**DATA TO USE**
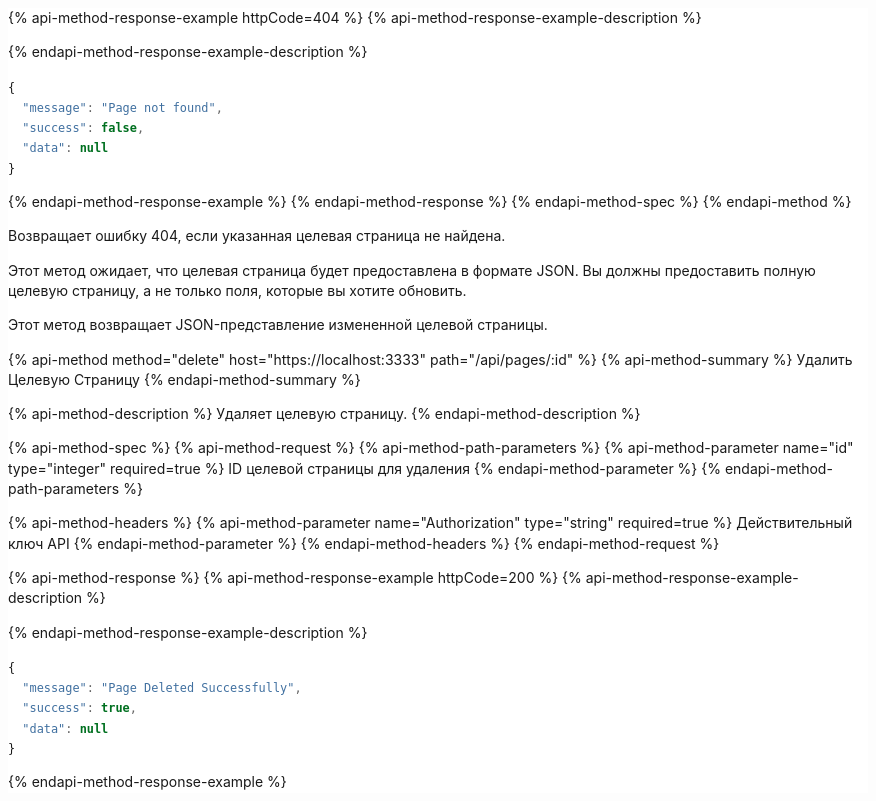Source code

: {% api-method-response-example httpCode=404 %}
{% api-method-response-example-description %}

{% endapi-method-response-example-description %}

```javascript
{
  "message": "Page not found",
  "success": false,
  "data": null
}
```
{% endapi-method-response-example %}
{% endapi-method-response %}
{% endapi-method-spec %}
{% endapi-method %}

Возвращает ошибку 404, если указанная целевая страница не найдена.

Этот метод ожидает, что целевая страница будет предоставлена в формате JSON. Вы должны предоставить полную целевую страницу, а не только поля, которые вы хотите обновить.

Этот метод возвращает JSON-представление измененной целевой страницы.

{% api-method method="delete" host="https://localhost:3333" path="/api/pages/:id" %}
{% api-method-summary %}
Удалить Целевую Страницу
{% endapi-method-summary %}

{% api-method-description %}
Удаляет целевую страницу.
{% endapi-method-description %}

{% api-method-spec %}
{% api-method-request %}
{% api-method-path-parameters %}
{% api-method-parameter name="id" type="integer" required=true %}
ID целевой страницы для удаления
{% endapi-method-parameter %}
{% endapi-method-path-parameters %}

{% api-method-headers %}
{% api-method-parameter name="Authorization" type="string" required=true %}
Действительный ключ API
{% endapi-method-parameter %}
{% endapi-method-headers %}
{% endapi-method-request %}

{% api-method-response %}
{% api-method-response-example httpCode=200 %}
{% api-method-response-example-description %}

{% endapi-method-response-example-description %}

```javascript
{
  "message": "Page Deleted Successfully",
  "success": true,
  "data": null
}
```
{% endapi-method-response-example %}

**THE PROBLEM**
Before answering, count every line of the records that contains "type"; the answer is that number and nothing more.

**ANSWER**
2